START SUPPLIED MATERIAL
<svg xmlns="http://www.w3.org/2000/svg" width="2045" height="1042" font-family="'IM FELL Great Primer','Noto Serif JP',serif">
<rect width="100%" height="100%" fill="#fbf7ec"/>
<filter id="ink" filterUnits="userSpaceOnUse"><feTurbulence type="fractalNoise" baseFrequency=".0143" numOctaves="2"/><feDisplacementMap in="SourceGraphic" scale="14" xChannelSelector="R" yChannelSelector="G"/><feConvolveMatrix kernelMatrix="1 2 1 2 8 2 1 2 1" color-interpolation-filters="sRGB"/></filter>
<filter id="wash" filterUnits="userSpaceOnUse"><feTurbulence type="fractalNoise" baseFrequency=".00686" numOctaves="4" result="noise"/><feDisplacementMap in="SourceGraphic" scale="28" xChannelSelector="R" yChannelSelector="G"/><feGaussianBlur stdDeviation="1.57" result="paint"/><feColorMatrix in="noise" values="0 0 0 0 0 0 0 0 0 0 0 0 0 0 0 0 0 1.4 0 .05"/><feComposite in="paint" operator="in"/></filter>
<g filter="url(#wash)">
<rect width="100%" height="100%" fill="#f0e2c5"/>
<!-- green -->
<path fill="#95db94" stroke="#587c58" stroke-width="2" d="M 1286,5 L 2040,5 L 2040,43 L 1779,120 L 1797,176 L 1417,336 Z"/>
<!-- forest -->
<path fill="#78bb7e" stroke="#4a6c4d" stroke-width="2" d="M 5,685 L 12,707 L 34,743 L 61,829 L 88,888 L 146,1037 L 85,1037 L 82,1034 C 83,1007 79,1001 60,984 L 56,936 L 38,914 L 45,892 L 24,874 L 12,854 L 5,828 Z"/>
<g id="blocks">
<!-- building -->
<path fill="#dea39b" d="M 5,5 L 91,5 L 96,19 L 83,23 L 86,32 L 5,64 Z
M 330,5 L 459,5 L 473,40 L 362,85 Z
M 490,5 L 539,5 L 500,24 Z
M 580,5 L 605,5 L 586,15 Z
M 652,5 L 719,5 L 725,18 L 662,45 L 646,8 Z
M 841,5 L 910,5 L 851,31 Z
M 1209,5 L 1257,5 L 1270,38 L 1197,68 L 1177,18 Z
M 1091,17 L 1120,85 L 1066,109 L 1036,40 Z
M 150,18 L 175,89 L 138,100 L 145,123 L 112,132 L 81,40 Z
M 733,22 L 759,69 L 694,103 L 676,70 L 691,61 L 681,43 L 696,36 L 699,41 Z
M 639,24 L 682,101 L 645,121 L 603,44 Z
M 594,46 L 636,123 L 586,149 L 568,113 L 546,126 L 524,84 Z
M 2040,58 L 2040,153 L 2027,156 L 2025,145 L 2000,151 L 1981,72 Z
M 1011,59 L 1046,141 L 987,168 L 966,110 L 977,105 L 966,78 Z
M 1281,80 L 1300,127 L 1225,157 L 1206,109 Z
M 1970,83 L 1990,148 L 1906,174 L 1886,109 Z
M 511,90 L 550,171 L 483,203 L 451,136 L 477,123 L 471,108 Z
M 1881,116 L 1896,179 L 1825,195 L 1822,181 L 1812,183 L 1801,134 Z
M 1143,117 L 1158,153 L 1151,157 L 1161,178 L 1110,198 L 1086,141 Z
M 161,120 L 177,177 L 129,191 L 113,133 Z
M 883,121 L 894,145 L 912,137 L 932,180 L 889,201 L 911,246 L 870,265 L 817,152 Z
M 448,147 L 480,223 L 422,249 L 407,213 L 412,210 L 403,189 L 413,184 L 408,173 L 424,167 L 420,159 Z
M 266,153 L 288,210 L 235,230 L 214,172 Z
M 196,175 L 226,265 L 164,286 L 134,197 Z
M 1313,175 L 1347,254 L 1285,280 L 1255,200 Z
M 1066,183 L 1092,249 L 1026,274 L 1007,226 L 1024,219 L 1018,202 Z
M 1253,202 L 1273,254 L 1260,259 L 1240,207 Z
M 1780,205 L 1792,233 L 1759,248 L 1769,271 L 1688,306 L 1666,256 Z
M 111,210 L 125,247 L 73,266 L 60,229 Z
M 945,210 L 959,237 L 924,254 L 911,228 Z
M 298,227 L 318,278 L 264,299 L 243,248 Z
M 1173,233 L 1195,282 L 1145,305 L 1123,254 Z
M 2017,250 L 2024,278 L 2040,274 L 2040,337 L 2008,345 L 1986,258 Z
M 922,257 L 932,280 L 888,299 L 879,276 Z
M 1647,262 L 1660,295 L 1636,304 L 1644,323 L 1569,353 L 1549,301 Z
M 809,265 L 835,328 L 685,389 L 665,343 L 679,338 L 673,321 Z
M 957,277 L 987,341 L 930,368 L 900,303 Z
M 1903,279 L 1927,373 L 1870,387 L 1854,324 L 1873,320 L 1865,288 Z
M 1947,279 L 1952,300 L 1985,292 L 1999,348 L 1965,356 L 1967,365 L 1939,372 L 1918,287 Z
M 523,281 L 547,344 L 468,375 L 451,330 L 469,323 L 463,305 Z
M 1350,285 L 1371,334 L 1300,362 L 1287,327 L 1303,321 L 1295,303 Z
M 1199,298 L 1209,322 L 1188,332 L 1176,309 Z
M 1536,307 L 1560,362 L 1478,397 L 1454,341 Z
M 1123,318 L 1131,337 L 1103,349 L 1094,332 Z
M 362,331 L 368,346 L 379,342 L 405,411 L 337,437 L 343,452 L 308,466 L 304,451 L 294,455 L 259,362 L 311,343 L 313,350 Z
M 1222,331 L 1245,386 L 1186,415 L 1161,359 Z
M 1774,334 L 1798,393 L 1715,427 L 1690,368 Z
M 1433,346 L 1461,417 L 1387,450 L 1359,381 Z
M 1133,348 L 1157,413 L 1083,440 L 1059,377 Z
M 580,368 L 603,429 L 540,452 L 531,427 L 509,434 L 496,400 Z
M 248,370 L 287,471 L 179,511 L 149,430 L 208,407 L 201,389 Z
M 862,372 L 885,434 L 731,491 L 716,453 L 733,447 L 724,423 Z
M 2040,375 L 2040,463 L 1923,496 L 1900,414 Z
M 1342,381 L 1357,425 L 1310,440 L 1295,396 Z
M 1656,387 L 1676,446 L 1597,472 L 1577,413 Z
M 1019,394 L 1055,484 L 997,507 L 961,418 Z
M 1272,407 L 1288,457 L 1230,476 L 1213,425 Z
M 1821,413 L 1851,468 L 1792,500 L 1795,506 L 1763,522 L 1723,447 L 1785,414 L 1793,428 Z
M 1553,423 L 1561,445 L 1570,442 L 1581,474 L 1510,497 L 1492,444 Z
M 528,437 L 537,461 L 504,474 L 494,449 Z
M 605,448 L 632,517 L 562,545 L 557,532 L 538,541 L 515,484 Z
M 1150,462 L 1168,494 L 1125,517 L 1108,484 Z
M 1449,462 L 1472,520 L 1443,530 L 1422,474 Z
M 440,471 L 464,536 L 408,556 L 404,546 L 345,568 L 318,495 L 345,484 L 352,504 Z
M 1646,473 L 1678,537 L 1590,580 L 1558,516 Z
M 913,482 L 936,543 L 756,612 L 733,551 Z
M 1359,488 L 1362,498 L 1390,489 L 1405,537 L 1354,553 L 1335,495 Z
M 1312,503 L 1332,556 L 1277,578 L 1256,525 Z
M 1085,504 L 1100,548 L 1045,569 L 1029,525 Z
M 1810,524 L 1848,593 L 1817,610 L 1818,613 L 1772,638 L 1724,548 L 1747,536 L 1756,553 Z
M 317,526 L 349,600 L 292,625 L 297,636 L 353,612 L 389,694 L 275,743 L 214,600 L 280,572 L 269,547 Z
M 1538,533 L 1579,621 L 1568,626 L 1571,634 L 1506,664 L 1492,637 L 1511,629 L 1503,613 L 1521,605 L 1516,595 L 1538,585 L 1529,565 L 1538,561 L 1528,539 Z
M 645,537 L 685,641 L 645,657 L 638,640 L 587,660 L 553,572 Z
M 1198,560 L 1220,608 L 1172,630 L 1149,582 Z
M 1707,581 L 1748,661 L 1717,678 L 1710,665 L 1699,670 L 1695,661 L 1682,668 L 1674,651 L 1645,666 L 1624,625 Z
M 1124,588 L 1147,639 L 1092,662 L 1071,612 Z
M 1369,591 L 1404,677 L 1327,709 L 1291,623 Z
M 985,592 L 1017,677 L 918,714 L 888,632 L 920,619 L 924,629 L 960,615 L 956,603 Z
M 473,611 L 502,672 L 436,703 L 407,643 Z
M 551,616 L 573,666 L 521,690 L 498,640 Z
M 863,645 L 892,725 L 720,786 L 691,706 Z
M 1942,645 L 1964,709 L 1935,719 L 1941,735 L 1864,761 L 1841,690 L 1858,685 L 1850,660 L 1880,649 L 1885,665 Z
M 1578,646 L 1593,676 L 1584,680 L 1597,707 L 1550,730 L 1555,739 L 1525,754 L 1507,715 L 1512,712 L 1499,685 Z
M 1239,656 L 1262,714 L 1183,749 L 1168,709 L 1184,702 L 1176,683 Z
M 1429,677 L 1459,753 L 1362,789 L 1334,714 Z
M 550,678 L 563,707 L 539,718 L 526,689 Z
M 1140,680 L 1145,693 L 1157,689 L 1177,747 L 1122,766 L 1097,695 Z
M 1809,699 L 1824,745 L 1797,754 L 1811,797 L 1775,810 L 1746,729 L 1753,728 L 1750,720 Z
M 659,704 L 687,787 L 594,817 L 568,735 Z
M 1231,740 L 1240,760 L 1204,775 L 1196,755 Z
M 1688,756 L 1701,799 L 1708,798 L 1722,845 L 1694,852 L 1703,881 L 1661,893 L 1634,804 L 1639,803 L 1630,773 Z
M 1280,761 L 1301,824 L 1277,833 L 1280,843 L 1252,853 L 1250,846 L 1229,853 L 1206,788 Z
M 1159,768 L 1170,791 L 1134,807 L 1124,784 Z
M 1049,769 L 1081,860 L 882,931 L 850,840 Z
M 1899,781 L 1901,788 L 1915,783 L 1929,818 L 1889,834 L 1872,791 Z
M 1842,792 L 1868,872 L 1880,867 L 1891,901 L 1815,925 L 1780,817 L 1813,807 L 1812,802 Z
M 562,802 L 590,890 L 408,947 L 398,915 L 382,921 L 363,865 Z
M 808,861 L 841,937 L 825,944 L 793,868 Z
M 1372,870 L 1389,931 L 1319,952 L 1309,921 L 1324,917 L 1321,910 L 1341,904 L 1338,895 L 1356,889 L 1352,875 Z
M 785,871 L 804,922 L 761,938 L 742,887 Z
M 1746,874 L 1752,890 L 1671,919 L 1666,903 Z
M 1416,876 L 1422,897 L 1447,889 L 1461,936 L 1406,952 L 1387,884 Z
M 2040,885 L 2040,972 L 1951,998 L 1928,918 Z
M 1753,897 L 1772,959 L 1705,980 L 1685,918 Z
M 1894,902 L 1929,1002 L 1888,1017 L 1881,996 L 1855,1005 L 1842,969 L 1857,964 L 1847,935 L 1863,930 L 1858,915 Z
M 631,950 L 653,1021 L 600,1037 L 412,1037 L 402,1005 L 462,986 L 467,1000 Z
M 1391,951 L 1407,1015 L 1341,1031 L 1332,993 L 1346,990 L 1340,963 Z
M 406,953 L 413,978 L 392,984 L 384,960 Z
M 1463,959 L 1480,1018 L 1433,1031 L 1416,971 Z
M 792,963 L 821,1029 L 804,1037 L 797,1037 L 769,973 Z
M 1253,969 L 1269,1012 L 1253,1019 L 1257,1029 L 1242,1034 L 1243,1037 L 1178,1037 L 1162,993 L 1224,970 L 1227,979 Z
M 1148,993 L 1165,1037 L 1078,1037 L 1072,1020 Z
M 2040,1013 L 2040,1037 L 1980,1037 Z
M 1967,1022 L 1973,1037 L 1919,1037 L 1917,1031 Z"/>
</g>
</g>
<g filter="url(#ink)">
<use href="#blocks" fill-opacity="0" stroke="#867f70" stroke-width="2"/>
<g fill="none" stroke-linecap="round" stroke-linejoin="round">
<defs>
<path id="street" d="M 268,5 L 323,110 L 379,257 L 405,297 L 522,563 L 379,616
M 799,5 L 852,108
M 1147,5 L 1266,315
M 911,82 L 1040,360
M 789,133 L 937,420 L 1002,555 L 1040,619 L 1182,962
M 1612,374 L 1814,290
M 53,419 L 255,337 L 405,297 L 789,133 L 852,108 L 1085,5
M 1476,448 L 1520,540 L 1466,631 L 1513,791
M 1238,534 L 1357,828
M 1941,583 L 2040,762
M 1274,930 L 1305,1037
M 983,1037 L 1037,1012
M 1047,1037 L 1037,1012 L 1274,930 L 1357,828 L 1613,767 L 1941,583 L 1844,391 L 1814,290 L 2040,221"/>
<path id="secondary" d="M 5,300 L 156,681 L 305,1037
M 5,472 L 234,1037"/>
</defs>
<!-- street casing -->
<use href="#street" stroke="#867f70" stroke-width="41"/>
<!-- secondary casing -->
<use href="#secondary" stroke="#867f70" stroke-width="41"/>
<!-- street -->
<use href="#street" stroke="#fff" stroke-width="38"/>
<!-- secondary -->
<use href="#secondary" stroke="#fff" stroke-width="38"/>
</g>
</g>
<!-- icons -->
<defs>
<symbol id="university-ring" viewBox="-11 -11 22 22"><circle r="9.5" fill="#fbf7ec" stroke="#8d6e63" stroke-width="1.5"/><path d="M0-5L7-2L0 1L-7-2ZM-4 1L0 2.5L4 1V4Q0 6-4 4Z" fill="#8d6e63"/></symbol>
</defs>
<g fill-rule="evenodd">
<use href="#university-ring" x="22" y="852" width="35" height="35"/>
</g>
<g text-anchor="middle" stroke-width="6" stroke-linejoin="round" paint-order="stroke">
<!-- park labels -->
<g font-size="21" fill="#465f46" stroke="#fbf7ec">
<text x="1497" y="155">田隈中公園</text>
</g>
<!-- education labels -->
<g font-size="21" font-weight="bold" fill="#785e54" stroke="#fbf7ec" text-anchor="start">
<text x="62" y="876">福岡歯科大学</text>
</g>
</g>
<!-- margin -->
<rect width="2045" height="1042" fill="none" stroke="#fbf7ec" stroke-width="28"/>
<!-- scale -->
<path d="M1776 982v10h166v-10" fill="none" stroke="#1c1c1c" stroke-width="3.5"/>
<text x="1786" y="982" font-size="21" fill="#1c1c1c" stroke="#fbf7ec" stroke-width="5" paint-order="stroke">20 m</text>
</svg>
END SUPPLIED MATERIAL
START SUPPLIED MATERIAL
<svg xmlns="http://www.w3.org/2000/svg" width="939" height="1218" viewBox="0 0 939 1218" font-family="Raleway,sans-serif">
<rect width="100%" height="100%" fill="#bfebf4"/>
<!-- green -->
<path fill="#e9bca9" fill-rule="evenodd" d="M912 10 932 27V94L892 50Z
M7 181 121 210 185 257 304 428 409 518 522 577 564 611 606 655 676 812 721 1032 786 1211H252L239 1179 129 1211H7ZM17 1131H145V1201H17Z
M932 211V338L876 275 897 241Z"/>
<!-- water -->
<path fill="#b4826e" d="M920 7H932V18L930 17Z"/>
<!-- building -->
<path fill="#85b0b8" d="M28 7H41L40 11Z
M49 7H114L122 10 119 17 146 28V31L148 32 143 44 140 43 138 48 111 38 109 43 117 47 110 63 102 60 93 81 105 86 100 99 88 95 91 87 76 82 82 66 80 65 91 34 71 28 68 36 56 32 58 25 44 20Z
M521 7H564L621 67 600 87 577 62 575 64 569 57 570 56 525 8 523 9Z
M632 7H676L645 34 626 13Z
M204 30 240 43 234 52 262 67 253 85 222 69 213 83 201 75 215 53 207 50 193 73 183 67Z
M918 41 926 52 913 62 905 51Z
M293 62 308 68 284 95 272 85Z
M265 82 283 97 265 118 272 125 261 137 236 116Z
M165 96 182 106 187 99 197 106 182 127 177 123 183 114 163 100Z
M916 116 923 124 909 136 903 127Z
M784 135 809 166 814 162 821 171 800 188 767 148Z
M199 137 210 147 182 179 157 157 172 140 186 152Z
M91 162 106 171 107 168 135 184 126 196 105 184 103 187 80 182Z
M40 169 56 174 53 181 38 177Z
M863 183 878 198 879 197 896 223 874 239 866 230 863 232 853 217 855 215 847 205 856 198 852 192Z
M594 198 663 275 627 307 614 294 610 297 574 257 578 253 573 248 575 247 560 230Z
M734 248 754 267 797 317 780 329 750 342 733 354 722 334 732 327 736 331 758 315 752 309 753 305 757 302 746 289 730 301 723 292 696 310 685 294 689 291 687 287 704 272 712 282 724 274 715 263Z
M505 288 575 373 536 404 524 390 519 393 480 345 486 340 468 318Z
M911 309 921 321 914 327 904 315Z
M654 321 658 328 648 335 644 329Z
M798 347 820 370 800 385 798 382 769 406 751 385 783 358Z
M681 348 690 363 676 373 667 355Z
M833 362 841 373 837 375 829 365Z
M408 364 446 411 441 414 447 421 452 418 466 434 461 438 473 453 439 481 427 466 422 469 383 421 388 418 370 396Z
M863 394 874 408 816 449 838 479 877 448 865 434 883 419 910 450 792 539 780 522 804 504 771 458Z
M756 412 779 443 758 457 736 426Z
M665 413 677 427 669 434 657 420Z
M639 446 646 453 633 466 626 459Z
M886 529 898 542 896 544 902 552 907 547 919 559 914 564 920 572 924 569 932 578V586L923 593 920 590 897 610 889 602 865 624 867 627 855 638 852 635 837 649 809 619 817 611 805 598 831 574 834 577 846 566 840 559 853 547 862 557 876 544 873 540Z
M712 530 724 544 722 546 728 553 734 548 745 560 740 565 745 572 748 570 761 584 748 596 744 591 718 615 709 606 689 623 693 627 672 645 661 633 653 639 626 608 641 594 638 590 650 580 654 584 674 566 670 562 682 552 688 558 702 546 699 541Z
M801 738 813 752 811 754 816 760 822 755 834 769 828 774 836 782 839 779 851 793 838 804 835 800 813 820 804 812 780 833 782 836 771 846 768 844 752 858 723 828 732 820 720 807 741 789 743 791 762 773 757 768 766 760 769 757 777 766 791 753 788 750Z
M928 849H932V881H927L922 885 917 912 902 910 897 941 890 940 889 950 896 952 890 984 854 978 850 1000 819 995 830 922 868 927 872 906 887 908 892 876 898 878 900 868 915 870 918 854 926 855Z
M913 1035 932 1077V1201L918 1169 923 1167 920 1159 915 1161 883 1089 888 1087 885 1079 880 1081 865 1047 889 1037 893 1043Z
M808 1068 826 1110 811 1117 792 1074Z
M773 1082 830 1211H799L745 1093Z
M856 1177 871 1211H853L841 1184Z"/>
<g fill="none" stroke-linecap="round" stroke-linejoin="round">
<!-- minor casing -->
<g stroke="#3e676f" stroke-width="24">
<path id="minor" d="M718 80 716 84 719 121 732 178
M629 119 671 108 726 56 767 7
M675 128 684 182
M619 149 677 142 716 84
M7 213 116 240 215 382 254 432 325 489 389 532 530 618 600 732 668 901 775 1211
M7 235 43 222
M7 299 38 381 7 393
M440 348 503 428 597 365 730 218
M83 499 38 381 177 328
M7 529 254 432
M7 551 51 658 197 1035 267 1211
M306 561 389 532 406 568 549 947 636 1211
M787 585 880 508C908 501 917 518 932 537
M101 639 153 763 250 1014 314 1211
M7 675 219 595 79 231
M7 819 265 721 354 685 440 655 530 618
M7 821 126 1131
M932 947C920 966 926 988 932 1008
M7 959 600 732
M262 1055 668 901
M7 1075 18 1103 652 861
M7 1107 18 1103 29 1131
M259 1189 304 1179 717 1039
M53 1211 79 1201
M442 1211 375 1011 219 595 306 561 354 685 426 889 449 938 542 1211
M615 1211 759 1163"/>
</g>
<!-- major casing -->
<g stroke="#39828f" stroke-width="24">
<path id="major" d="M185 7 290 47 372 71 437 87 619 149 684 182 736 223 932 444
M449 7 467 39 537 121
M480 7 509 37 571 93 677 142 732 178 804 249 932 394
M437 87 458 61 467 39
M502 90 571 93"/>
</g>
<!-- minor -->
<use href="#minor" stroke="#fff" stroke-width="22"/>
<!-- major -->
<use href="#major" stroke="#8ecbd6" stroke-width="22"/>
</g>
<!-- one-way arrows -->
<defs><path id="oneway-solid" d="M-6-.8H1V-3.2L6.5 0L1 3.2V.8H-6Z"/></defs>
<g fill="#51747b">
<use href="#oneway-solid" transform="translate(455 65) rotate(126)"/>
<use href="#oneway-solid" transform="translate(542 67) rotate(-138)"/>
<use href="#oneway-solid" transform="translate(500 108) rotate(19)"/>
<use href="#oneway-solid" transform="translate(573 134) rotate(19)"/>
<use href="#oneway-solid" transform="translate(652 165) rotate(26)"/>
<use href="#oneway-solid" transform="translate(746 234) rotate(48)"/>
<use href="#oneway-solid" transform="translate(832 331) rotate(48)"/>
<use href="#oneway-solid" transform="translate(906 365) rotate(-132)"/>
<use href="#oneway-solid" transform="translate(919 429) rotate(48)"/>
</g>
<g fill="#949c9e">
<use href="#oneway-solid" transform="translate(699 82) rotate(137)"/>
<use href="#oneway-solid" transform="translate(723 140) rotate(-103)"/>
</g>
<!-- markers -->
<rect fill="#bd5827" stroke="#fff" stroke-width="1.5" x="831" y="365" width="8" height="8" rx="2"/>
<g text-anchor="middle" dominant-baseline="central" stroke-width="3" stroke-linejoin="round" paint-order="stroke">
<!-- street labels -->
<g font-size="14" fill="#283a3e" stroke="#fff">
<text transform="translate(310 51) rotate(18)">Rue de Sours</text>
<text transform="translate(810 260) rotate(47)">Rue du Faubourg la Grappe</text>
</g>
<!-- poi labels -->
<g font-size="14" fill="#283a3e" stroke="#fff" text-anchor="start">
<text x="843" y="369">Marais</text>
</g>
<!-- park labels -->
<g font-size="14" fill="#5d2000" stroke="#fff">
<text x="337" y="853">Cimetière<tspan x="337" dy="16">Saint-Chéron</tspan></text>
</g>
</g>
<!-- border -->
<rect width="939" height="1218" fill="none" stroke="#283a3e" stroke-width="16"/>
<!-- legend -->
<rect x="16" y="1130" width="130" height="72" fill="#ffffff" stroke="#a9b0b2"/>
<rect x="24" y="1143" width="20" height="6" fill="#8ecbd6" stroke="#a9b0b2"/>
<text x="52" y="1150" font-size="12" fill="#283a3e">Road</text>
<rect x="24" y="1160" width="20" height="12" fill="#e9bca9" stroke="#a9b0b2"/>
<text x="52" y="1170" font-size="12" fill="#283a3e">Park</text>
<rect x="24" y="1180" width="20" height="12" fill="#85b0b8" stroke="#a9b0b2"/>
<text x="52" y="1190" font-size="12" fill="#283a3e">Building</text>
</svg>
END SUPPLIED MATERIAL
Copy each line of the listing that carries the string "evenodd".

<g fill-rule="evenodd">
<path fill="#e9bca9" fill-rule="evenodd" d="M912 10 932 27V94L892 50Z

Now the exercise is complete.